Николай Александрович остался доволен таким заключением и отправился на другой день в Царское Село. Сазонов доложил, что датский король Христиан поднял вопрос в Берлине о заключении мира.
— Враг пошатнулся и ищет путей выйти из борьбы, — говорил Сазонов. — Наша победа близка, ваше величество!
— «Победа близка…» — передразнил его Распутин. — Мало ему, окаянному, русской крови пролито! А что в победе-то? Французам будет, не нам.
За несколько дней до Пасхи получено письмо из Глогница, адресованное прямо царю.
«О, если бы пасхальный звон возвестил и мир!» — писала Васильчикова. К ней опять приехали «трое». Германия и Австрия желают мира с Россией. Падение Перемышля окончательно делает царя победителем, и заключение мира с побежденным врагом не накладывает на его честь ни малейшего пятна. А союзники, Англия и Франция, уже строят ему козни. Из секретнейшего источника известно, что Англия намерена оставить себе Константинополь и создать в Дарданеллах новый Гибралтар. Японии она обещает Маньчжурию.
«Мы просим русского государя произнести слово „мир“, и ему пойдут навстречу; и вопрос о Дарданеллах решен будет, конечно, не в пользу Англии».
На другой день Пасхи под колокольный звон появилось сообщение о казни через повешение подполковника запаса армии Мясоедова.
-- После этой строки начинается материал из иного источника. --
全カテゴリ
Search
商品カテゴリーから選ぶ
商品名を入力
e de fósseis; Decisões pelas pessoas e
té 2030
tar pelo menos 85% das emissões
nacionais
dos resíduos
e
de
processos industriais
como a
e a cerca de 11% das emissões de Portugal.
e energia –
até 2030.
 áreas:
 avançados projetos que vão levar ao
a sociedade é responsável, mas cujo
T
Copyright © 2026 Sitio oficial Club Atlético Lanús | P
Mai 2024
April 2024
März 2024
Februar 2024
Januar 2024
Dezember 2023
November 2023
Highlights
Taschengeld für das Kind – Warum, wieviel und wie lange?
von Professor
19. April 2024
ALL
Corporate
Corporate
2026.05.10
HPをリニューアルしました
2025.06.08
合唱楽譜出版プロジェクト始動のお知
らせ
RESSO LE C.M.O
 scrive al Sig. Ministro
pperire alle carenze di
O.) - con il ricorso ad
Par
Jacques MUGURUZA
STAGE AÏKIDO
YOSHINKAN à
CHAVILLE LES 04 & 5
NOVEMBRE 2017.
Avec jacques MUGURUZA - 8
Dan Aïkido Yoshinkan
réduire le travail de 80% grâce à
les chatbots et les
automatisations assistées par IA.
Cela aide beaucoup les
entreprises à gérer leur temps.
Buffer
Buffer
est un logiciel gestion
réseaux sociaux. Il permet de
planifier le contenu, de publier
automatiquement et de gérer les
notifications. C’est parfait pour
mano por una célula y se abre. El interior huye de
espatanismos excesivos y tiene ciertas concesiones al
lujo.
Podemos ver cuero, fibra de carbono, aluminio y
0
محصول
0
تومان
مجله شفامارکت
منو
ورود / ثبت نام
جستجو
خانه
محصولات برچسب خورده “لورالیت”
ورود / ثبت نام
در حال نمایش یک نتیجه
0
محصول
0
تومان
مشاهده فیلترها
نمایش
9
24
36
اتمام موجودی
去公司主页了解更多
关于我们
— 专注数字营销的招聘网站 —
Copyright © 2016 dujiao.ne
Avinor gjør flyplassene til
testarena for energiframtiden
Ни в печати, ни в официальных речах имя военного министра не упоминалось, но он знал, что казнь Мясоедова — это его казнь. Министр стал реже показываться в обществе, запустил ведомственные дела и думал только о том, как бы излить душу самому государю. Но государь предался поездкам и не приглашал его в свой поезд.